▸ TEXT SEGMENT
The Moab desert is based on the account of a man who hasn’t been
there, so it looks like a combination of Spanish and Egyptian deserts,
with trees and other things. Only a few still photographs show Moab as
we know it.
Despite the intentionally incorrect landscape, Greenaway has in fact been
to Moab. “The project obviously deals with all sorts of ideas of
fate and superstition and religion,” he said. “And many, many
of the items and products originate from autobiographical events. [Cinematographer
Renier Van Brummelen] and I were in Moab about eight years ago…and
we trespassed on some property of the national parks just outside Moab
and were almost arrested.”
Greenaway was also interested in the Church of Jesus Christ of Latter-day
Saints. The Mormons Tulse meets appear again in Belgium, where they are
helping the fascist party.

▸ PROVIDED MATERIAL
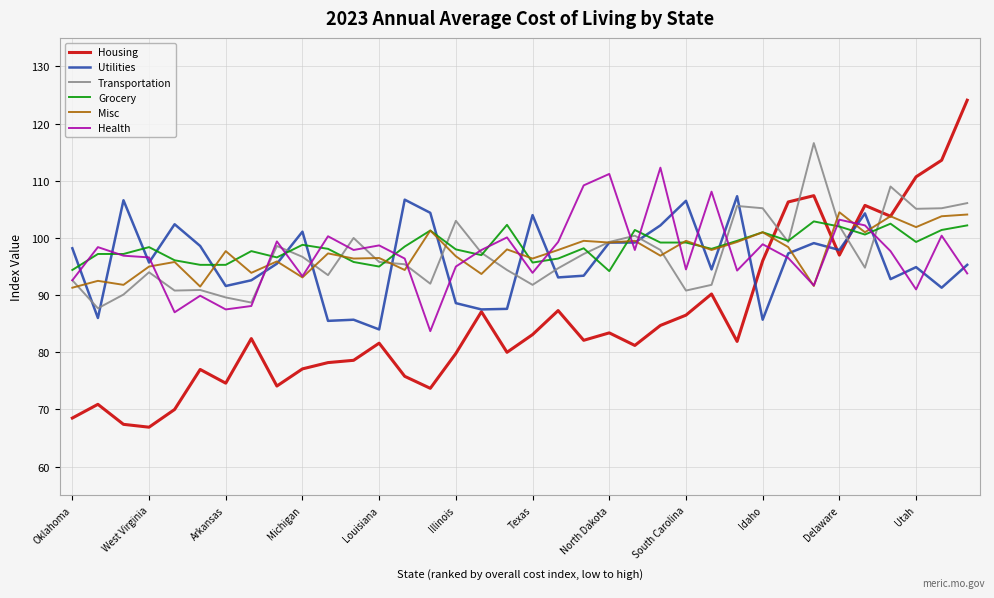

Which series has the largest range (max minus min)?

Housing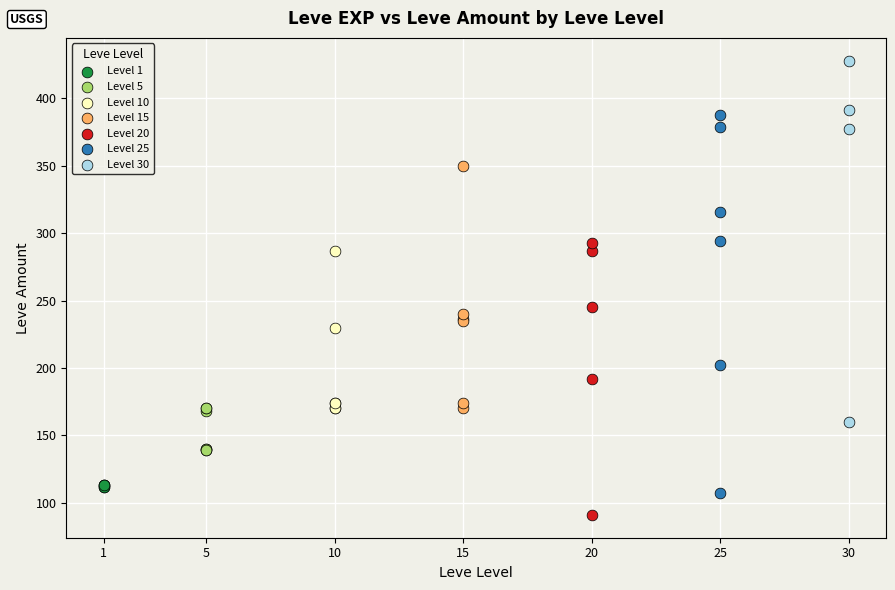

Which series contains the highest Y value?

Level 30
---
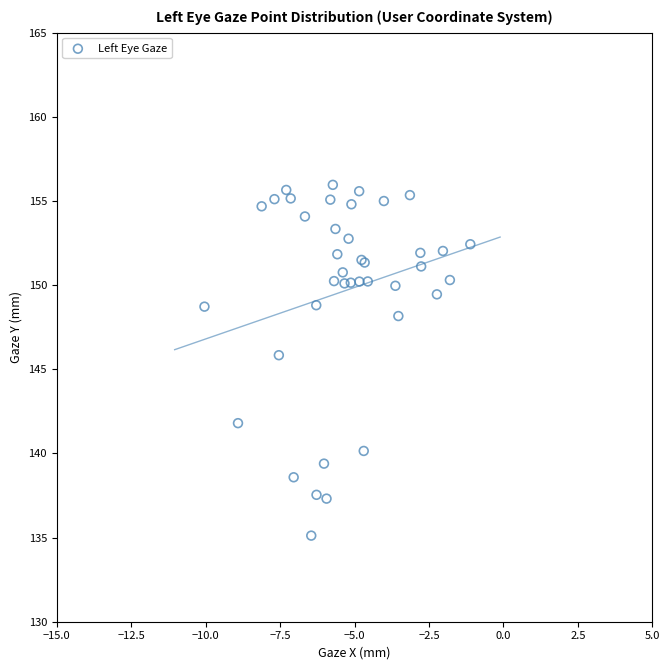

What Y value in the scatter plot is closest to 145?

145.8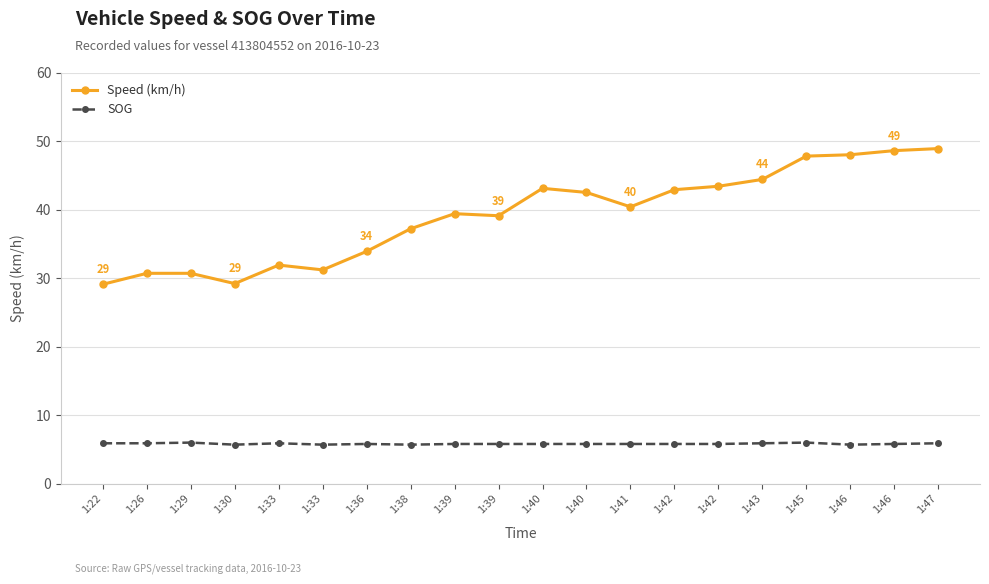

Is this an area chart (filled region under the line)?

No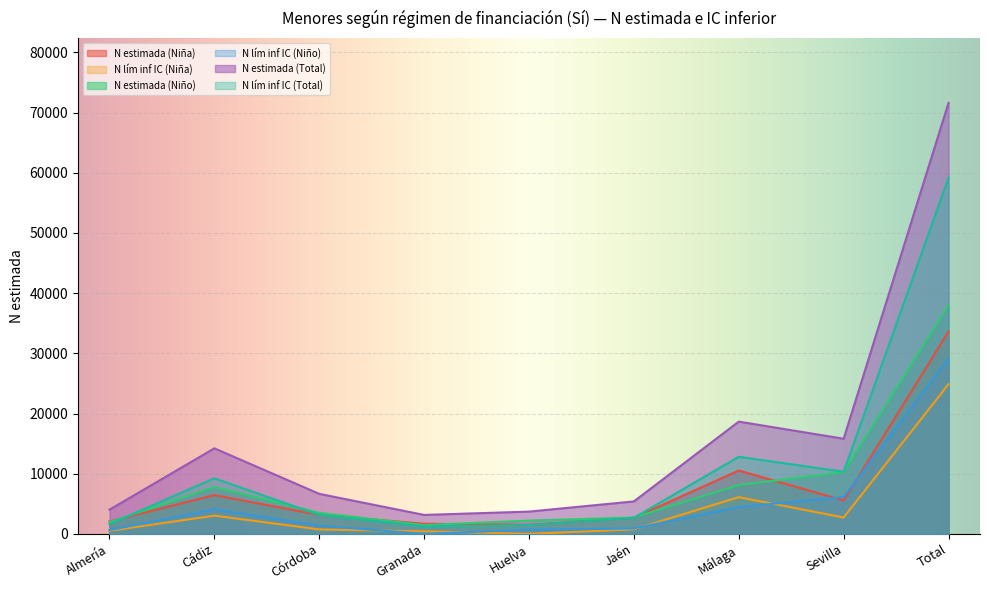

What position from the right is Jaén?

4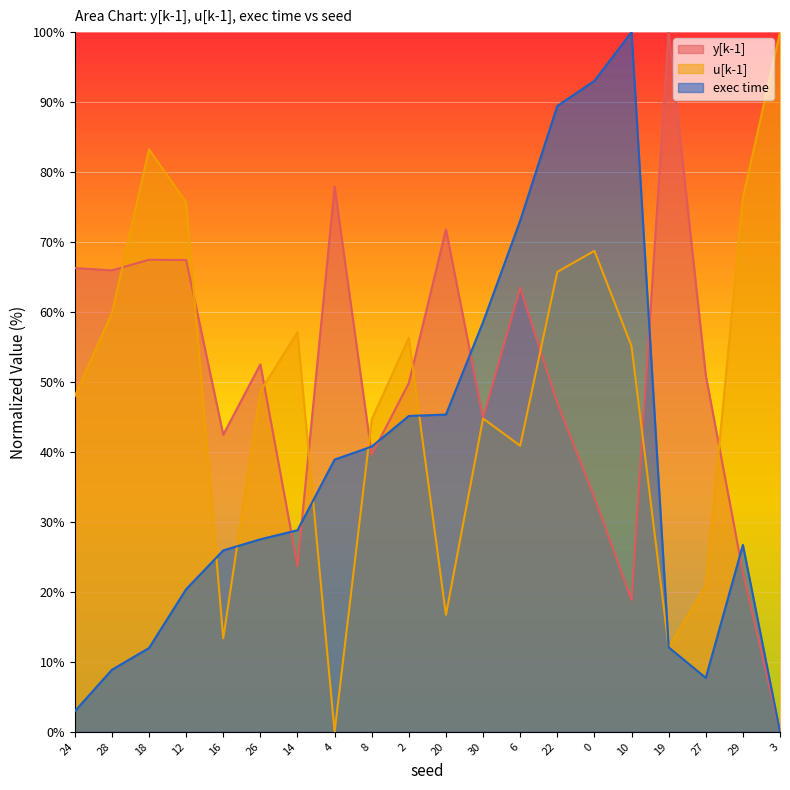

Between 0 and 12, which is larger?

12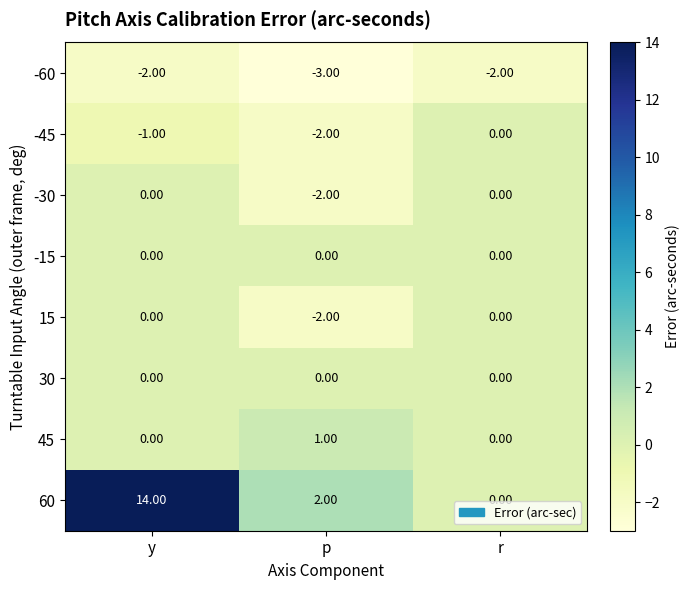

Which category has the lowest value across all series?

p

▸ DIRECTIVE 1
According to the passage about Greenaway and Moab, which ideas does Greenaway say the project deals with? List them all.
▸ DIRECTIVE 2
Write the next few sentences of the passage about Greenaway and Moab, picking up after its final sentence.
The lines above are not needed for this work.

▸ TASK OUTPUT 1
Fate, superstition, and religion.

▸ TASK OUTPUT 2
“The whole phenomenon of new religions related to landscape and
the persona of people like Brigham Young and the way that the Mormon communities
have organized the deserts and their use of metaphors from the desert…fascinated
me deeply,” Greenaway said. “I’m interested in the way
religions are constructed. How you take what you need, how you organize
your beliefs according to how you want to structure your life. And I think
that Mormonism, for me—and I speak as an absolute atheist—is
an extraordinary, very almost contemporary example of how to construct
a religion. And that to me was a fascinating investigation.”
Greenaway’s insights might offend some Utahns, but the project is
on the fringe of cinematic art, so they probably won’t have to face
it head on.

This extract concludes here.